#### WHAT IS BEING ASKED
Which of the lines below include "программы"? Each one should be copied out.

Saved entries:

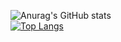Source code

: ![Anurag's GitHub stats](https://github-readme-stats.vercel.app/api?username=vanitax&count_private=true&theme=synthwave&show_icons=true)
<br/>
[![Top Langs](https://github-readme-stats.vercel.app/api/top-langs/?username=vanitax&layout=compact&hide=css,html)](https://github.com/vanitax/github-readme-stats)
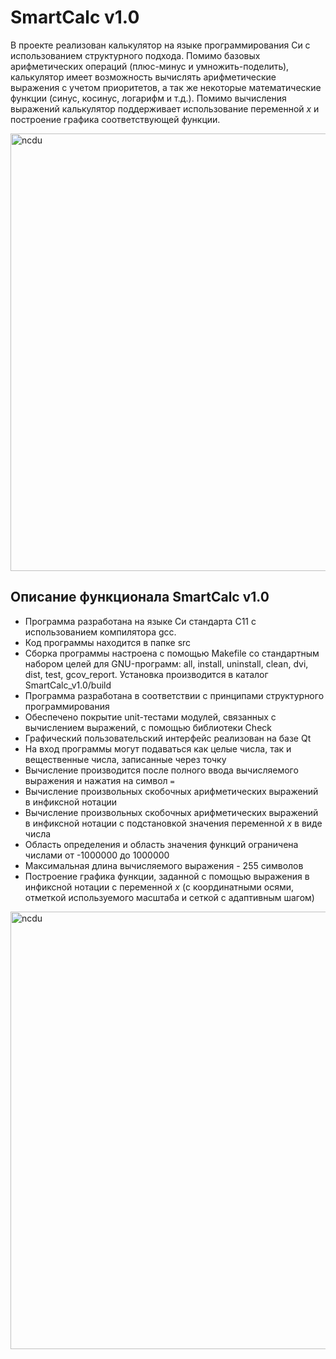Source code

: # SmartCalc v1.0

В проекте реализован калькулятор на языке программирования Си с использованием структурного подхода. Помимо базовых арифметических операций (плюс-минус и умножить-поделить), калькулятор имеет возможность вычислять арифметические выражения с учетом приоритетов, а так же некоторые математические функции (синус, косинус, логарифм и т.д.). Помимо вычисления выражений калькулятор поддерживает использование переменной _x_ и построение графика соответствующей функции.

<img src="../misc/calc1.png" alt="ncdu" width="700">

## Описание функционала SmartCalc v1.0

- Программа разработана на языке Си стандарта C11 с использованием компилятора gcc. 
- Код программы находится в папке src 
- Сборка программы настроена с помощью Makefile со стандартным набором целей для GNU-программ: all, install, uninstall, clean, dvi, dist, test, gcov_report. Установка производится в каталог SmartCalc_v1.0/build
- Программа разработана в соответствии с принципами структурного программирования
- Обеспечено покрытие unit-тестами модулей, связанных с вычислением выражений, с помощью библиотеки Check
- Графический пользовательский интерфейс реализован на базе Qt
- На вход программы могут подаваться как целые числа, так и вещественные числа, записанные через точку
- Вычисление производится после полного ввода вычисляемого выражения и нажатия на символ `=`
- Вычисление произвольных скобочных арифметических выражений в инфиксной нотации
- Вычисление произвольных скобочных арифметических выражений в инфиксной нотации с подстановкой значения переменной _x_ в виде числа
- Область определения и область значения функций ограничена числами от -1000000 до 1000000
- Максимальная длина вычисляемого выражения - 255 символов
- Построение графика функции, заданной с помощью выражения в инфиксной нотации с переменной _x_  (с координатными осями, отметкой используемого масштаба и сеткой с адаптивным шагом)

<img src="../misc/calc2.png" alt="ncdu" width="700">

#### WRITTEN REPLY
- Код программы находится в папке src 
- Сборка программы настроена с помощью Makefile со стандартным набором целей для GNU-программ: all, install, uninstall, clean, dvi, dist, test, gcov_report. Установка производится в каталог SmartCalc_v1.0/build
- На вход программы могут подаваться как целые числа, так и вещественные числа, записанные через точку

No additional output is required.